A partir de entonces -nos cuenta Febvre- muchas de las creencias de Lutero dejaron de ser para él motivo de fe y pasaron a ser sólo ideales. Admirado por millones pero sin el fuego de la juventud, le llagaron la vejez, la papada y una especie de desilusión que el hombre, ya casado y con hijos, calmaba con algunos tragos demás y recurrentes festines. Al final de su vida, cuando todo se había serenado, Lutero gozaba libremente de placeres mundanos como parte de una estrategia contra el mal que quería intimidarlo: A veces hay que beber un trago de más, y tomar esparcimiento, y divertirse; en una palabra, cometer algún pecado con odio y desprecio del diablo”. Así, si Satanás “viene a decirte: ¡No bebas, contéstale enseguida: Precisamente voy a beber, puesto que me lo prohíbe, e incluso beberá un buen trago”. Ahora ya sabemos las razones que tenía Lutero para “beber cada vez más un vino puro, sostener conversaciones cada vez menos, rescatadas, hacer cada vez con más frecuencia buenas comidas”.

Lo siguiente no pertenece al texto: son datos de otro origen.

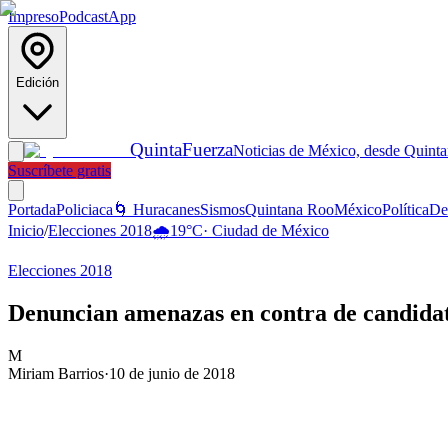
Impreso
Podcast
App
Edición
Quinta
Fuerza
Noticias de México, desde Quint
Suscríbete gratis
Portada
Policiaca
🌀 Huracanes
Sismos
Quintana Roo
México
Política
De
Inicio
/
Elecciones 2018
🌧️
19
°C
·
Ciudad de México
Elecciones 2018
Denuncian amenazas en contra de candida
M
Miriam Barrios
·
10 de junio de 2018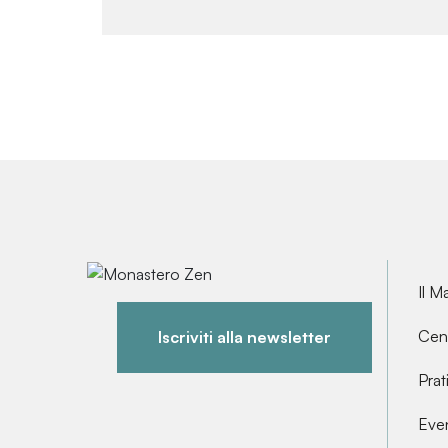
Il M
Cent
Iscriviti alla newsletter
Prat
Even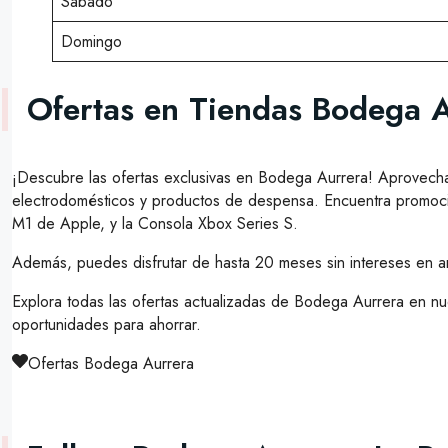
Sábado
Domingo
Ofertas en Tiendas Bodega 
¡Descubre las ofertas exclusivas en Bodega Aurrera! Aprovecha
electrodomésticos y productos de despensa. Encuentra promocio
M1 de Apple, y la Consola Xbox Series S.
Además, puedes disfrutar de hasta 20 meses sin intereses en art
Explora todas las ofertas actualizadas de Bodega Aurrera en nu
oportunidades para ahorrar.
Ofertas Bodega Aurrera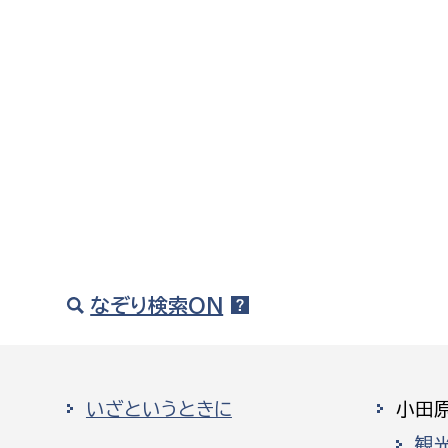
なぞり検索ON
いざというときに
小田
観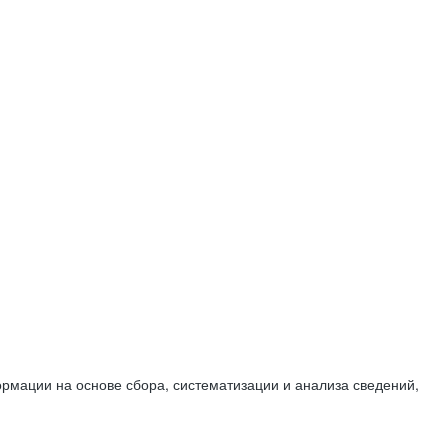
мации на основе сбора, систематизации и анализа сведений,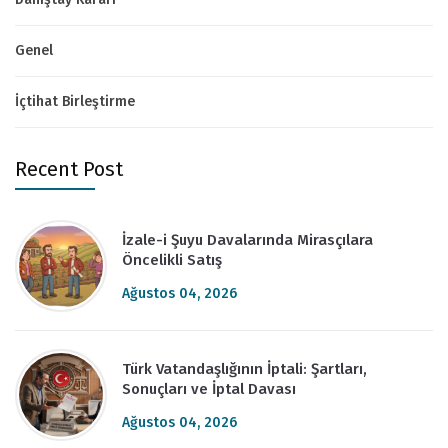
Genel
İçtihat Birleştirme
Recent Post
İzale-i Şuyu Davalarında Mirasçılara
Öncelikli Satış
Ağustos 04, 2026
Türk Vatandaşlığının İptali: Şartları,
Sonuçları ve İptal Davası
Ağustos 04, 2026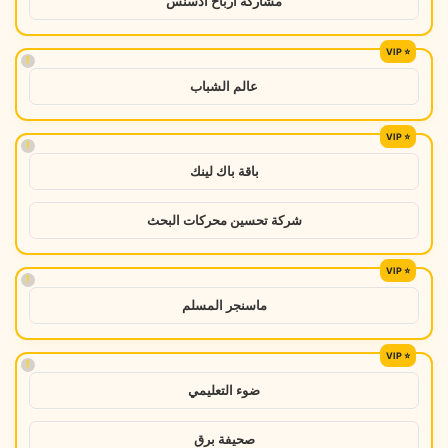
مشاركة ارباح ادسنس
!
عالم الشباب
!
باقة باك لينك
شركة تحسين محركات البحث
!
ماسنجر المسلم
!
ضوء التعليمي
صحيفة برق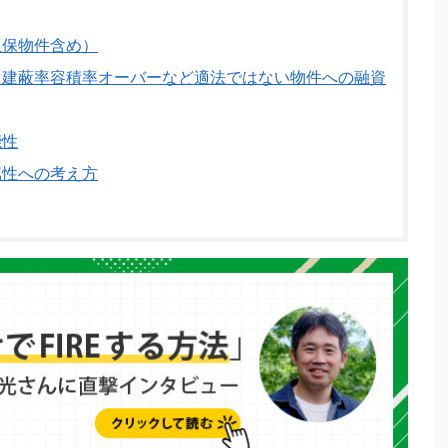
担保物件含め）
建蔽率容積率オーバーなど適法ではない物件への融資
能性
属性への考え方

La razón es que hay que hacer siempre lo contrario de los que Satanás prohíbe, pues es claro que su objetivo es intimidar, y de esa manera vulnerarnos y hacernos caer. Estas reflexiones pueden ser desconcertantes y hasta hilarantes pero tienen ecos tan modernos como el de Oscar Wilde: “La única manera de liberarse de la tentación es ceder a ella. El alma que se le resiste se enferma, y empieza a anhelar lo que esa alma misma se ha prohibido, y a desear aquello que sus propias leyes monstruosas han hecho monstruoso e ilegal”. Aquí podemos rematar con una frase de Lutero citada por Febvre y que en más de un sentido tiene resonancias actuales: “Establecer la aduana es crear el contrabando”.
Martín Lutero, un destino es una obra que por su visión lúcida, su abundante documentación, su amenidad y su elocuencia nos guiñe el ojo desde el anaquel y nos invita a su relectura. En 2017, la biografía de Febvre no sólo nos ayuda a conocer al hombre que cambio parte del mundo hace 500 años; también nos devuelve palabras antiguas y olvidadas con las cuales podemos reinterpretar dilemas humanos que en nuestra era de incertidumbre vuelven a imponerse.
Martín Lutero, un destino, Fondo de Cultura Económica, colección Brevarios (Núm. 113).